Transcriptional remodeling shapes therapeutic vulnerability to necroptosis in acute lymphoblastic leukemia.

Insufficient eradication of cancer cells and survival of drug tolerant clones are major relapse driving forces. Underlying molecular mechanisms comprise activated pro-survival and anti-apoptotic signaling leading to insufficient apoptosis and drug resistance.
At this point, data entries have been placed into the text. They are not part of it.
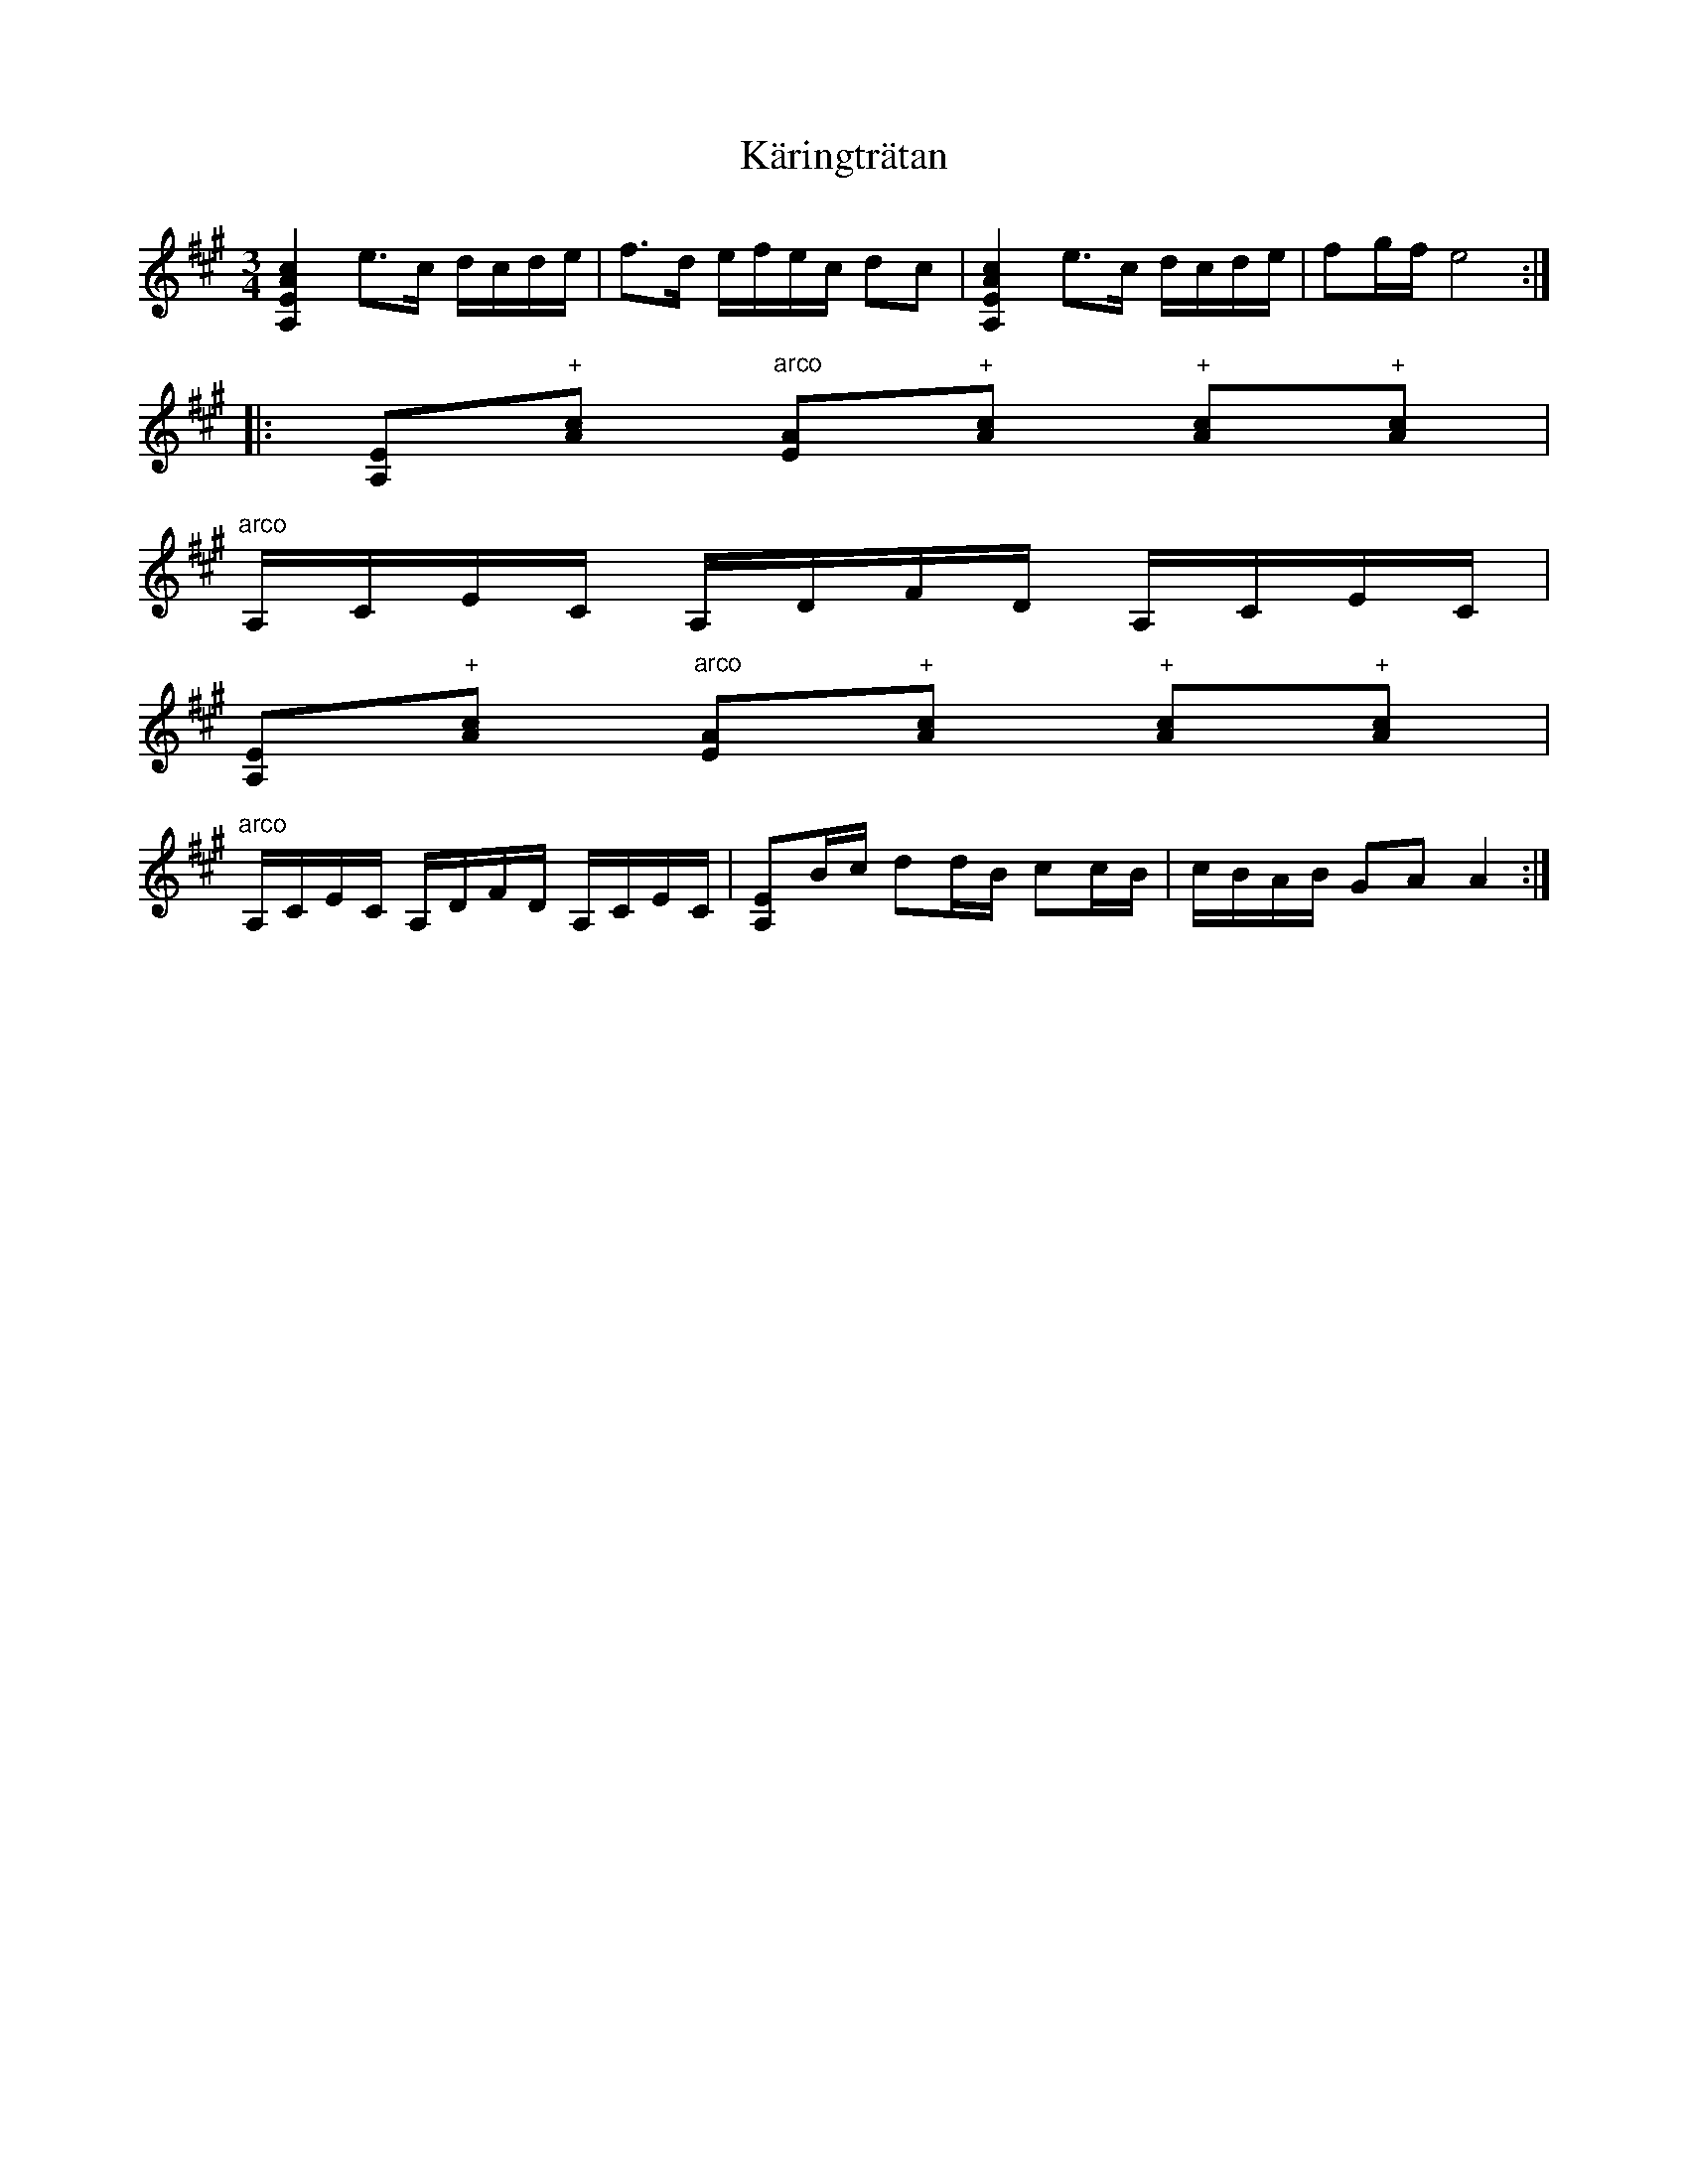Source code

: X:19
T:K\"aringtr\"atan
R:sl-polska
S:efter Pelle Fors
N:St\"amning AEAC#
A:\"Osterg\"otland
Z:id:hn-sp-19
M:3/4
L:1/16
K:A
[c4A4E4A,4] e3c dcde|f3d efec d2c2|[c4A4E4A,4] e3c dcde|f2gf e8:|
|:[E2A,2]"+"[c2A2] "arco"[A2E2]"+"[c2A2] "+"[c2A2]"+"[c2A2]|
"arco"A,CEC A,DFD A,CEC|
[E2A,2]"+"[c2A2] "arco"[A2E2]"+"[c2A2] "+"[c2A2]"+"[c2A2]|
"arco"A,CEC A,DFD A,CEC|[E2A,2]Bc d2dB c2cB|cBAB G2A2 A4:|
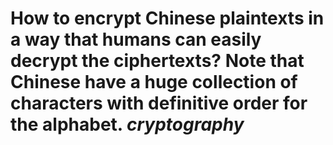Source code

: * How to encrypt Chinese plaintexts in a way that humans can easily decrypt the ciphertexts? Note that Chinese have a huge collection of characters with definitive order for the alphabet. [[cryptography]]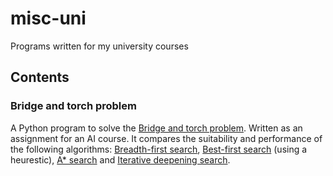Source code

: * misc-uni
Programs written for my university courses

** Contents

*** Bridge and torch problem
A Python program to solve the [[https://en.wikipedia.org/wiki/Bridge_and_torch_problem][Bridge and torch problem]]. Written as an assignment for an  AI course. It compares the suitability and performance of the following algorithms: [[https://en.wikipedia.org/wiki/Breadth-first_search][Breadth-first search]], [[https://en.wikipedia.org/wiki/Best-first_search][Best-first search]] (using a heurestic), [[https://en.wikipedia.org/wiki/A*_search_algorithm][A* search]] and [[https://en.wikipedia.org/wiki/Iterative_deepening_depth-first_search][Iterative deepening search]].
The identification of programmed cell death pathways alternative to apoptosis opens up for possibilities to antagonize apoptosis escape routes. We have earlier shown that acute lymphoblastic leukemia (ALL) harbours a distinct propensity to undergo cell death by RIPK1-dependent necroptosis, activated by small molecule second mitochondria-derived activators of caspase (SMAC) mimetics. Despite demonstrated safety and tolerability of SMAC mimetics in clinical trials, their efficacy as single agent appears still limited, highlighting the need for combinatorial treatments. Here, we investigate so far unexplored regulatory mechanisms of necroptosis and identify targets for interference to augment the necroptotic anti-leukemia response. Ex vivo drug response profiling in a model of the bone marrow microenvironment reveals powerful synergy of necroptosis induction with histone deacetylase inhibition. Subsequent transcriptome analysis and functional in vivo CRISPR screening identify gene regulatory circuitries through the master transcription regulators SP1, p300 and HDAC2 to drive necroptosis. While deletion of SP1 or p300 confers resistance to necroptosis, loss of HDAC2 sensitizes to RIPK1-dependent cell death by SMAC mimetics. Consequently, our data inform strong in vivo anti-leukemic activity of combinatorial necroptosis induction and HDAC inhibition in patient-derived human leukemia models. Thus, transcriptional dependency of necroptosis activation is a key regulatory mechanism that identifies novel targets for interference, pointing out a strategy to exploit alternative non-apoptotic cell death pathways to eradicate resistant disease.